Studying boy and girl: Shhhhhhhh!
Girl #2: Can't be as bad as that lecture from first year. Remember the photo of the person's head who'd been run over by a train?
Girl #1, even more loudly: Yeah! And they showed us photos of a penis which had been bitten off!
(everyone in library, including studying boy and girl, burst out laughing)
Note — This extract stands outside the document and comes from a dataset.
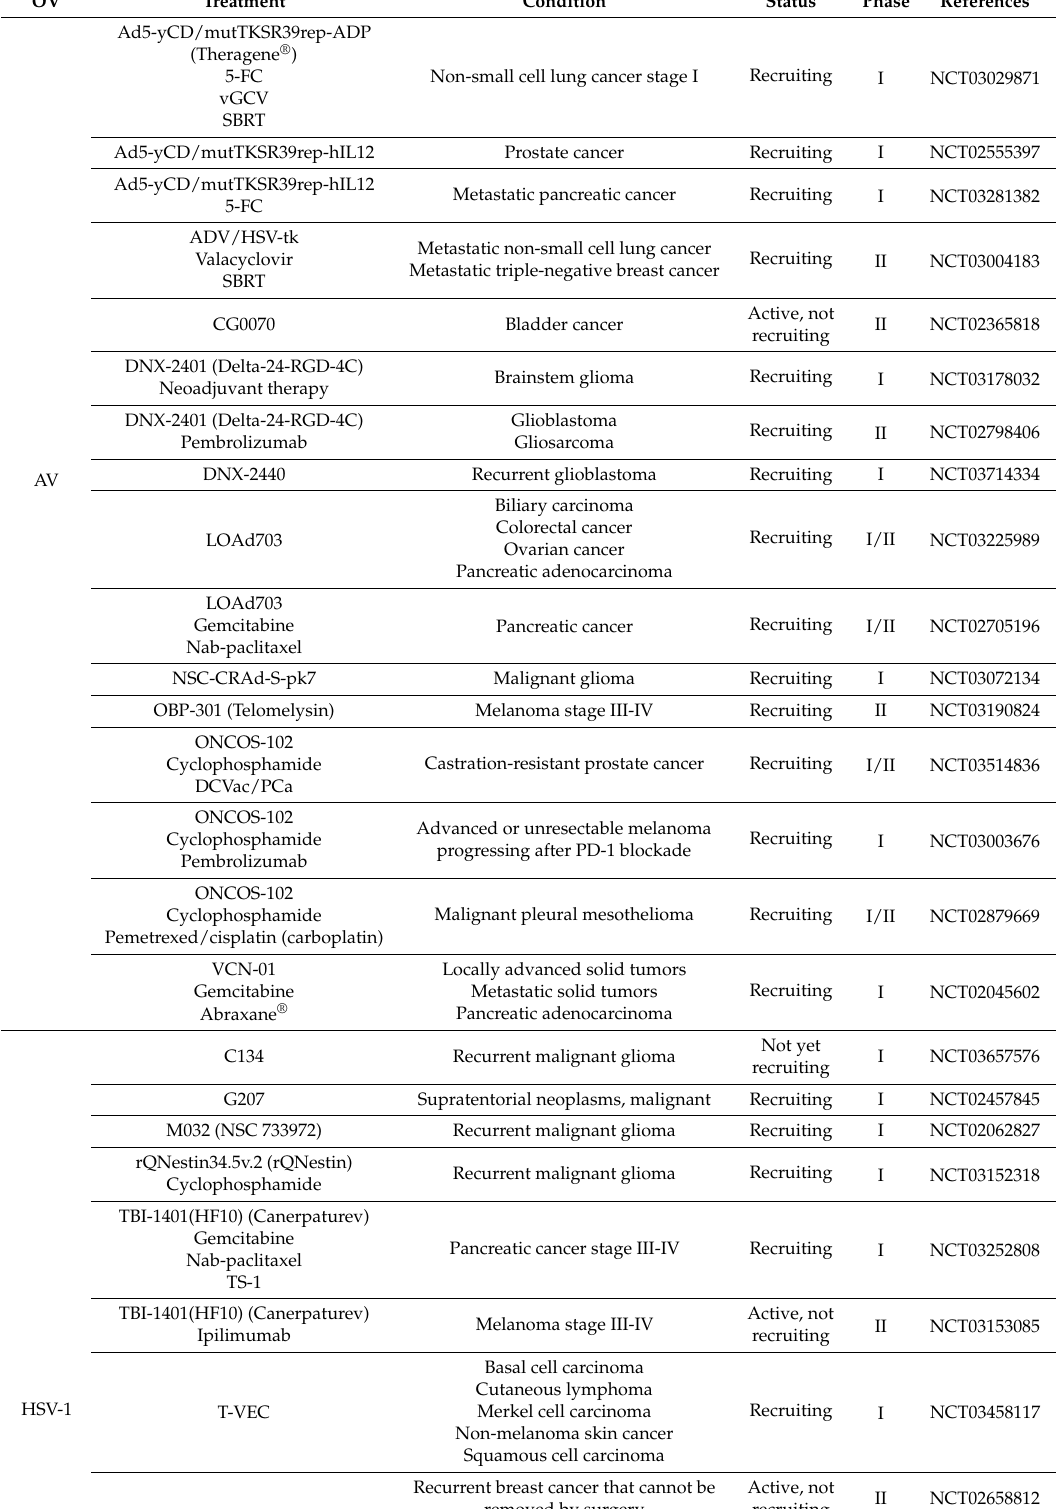
Table 1. Oncolytic DNA and RNA viruses in clinical trials. A selected list includes viruses described in the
Griffith University Library
Australia

Student, about assignment she's written: It's supposed to be (emphasizes with hands) that, that, then that, then that! But it's all blah blah blah blah! You know?
Friend: Is you introduction all dot, dot, dot at least?
Student: Yeah.

University of South Australia
Adelaide
Australia

Overheard by: fellow stressed out uni student

Guy on phone: Nah, nah, it's not cheating! I didn't ejaculate, so it's not cheating!

King's Cross
Australia

Overheard by: highly amused

Girl #1, about friend's makeup: This is definitely your color. Makes you look really classy.
Girl #2: Thanks!
Girl #1: Which is funny, because you're such a tramp.

Bus
Adelaide
Australia

Overheard by: plethora

Housewife: We all have days at home with the cat where we think, “God, that cat looks yummy.”

Newcastle
Australia

Overheard by: Susie

Professor: Her motto was, ‘Forget the pill, it’s all God’s will.’ So nature had its way and this young lady got pregnant. And just so you know, I had nothing to do with it.

Philosophy lecture, Melbourne University
Melbourne
Australia

Overheard by: sleepy philosophy student

Music teacher: Tenors like to dominate.

School
Western Australia
Australia

Big and buff male barista to bigger and buffer male customer (excitedly): And then you can bring the tutu!